The Hobgoblin of Little Minds




So. It's come to this. It's 11 pm central, and I'm sitting in my family house on the floor of the upstairs playroom, straddling a magnificent pint of Ben and Jerry’s Half Baked ice cream between my sprawling, and might I say slightly prickly legs. I've accomplished a steaming pot of nothing today, and my usual energy is simply draining away like the color out of Alexander McQueen's fall 2012 collection. Unlike the collection however, my mood does not contain interruptions of beautiful scarlet organza, brilliant bursts of feathers, or a creamy, deliciously sensual manipulation of fabric that only the most fabulous of fashionistas could accomplish. No. My mood is none of that. my mood is utter blah. All-time Low. And I'm not talking about the band here folk's (  http://www.alltimelowband.com ) Needless to say my current levels of apathy and general laziness have been shocking. It's only the beginning of summer and already, I seem to have run out of gas. Two weeks ago, I could have blamed this foul, unseemly mood on the general lack of sleep and stress related with undergoing my first finals week of college.

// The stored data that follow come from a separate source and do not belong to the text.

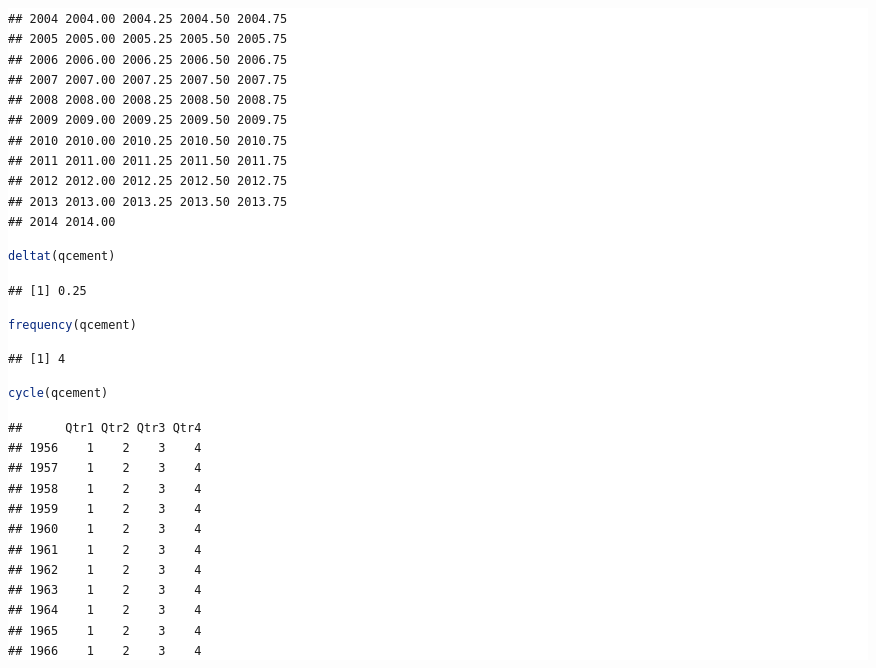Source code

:     ## 2004 2004.00 2004.25 2004.50 2004.75
    ## 2005 2005.00 2005.25 2005.50 2005.75
    ## 2006 2006.00 2006.25 2006.50 2006.75
    ## 2007 2007.00 2007.25 2007.50 2007.75
    ## 2008 2008.00 2008.25 2008.50 2008.75
    ## 2009 2009.00 2009.25 2009.50 2009.75
    ## 2010 2010.00 2010.25 2010.50 2010.75
    ## 2011 2011.00 2011.25 2011.50 2011.75
    ## 2012 2012.00 2012.25 2012.50 2012.75
    ## 2013 2013.00 2013.25 2013.50 2013.75
    ## 2014 2014.00

``` r
deltat(qcement)
```

    ## [1] 0.25

``` r
frequency(qcement)
```

    ## [1] 4

``` r
cycle(qcement)
```

    ##      Qtr1 Qtr2 Qtr3 Qtr4
    ## 1956    1    2    3    4
    ## 1957    1    2    3    4
    ## 1958    1    2    3    4
    ## 1959    1    2    3    4
    ## 1960    1    2    3    4
    ## 1961    1    2    3    4
    ## 1962    1    2    3    4
    ## 1963    1    2    3    4
    ## 1964    1    2    3    4
    ## 1965    1    2    3    4
    ## 1966    1    2    3    4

Two  MONTHS ago, I could have attributed it to the utter suckiness of undergoing my first real experience in heartache. Now?? With a trip to Ireland at the end of the week, and a trip to the big apple the in three weeks, I have absolutely no time or reason to be lazy!! So why this? why now??

11:45 pm central time.

My Half Baked is half gone. But, between chowing down on the gobs of chocolate chip cookie dough, I managed to sort through what I believe are the quintessential causes of my utterly gassed out mood.
1) Between working hours at my new job (which I seem to be totally lost at) in an effort to ensure that I'm not totally broke after all my summer adventures, I seem to be driving myself crazy
2) My current obsession with physical fitness and ThinkThin protein bars takes a lot of energy and will power to keep up with!(although I'm doing pretty good! Only two weeks out of college, and several stubborn pounds down! obviously the caf food was NOT doing it for me)
After a few more spoonfuls, and several more minutes of quiet deliberation, I finally muster up the energy to put down my now 3/4ths done pint of ice cream and actually DEAL WITH MY PROBLEMS. shock. As an aspiring medical student, I decide to rely on my powers of self-diagnosis. Ultimate Prescription? Change of scenery. Wasn’t it Emerson who said “consistency is the hobgoblin of little minds"? After doing nearly the same thing and seeing the same people every day for the past 9 months at University, I have absolutely no idea how to spend my newfound summer free time. I need to break away from consistency. I want change, and spontaneity. I want to kiss this small town life goodbye for the next three months. I want--no--need a vacation! Ireland on Friday can't come soon enough :-) Until then, i'll settle for a cold shower and some sleep. Work in the morning, and my little friend Consistency will have to stick around a while longer.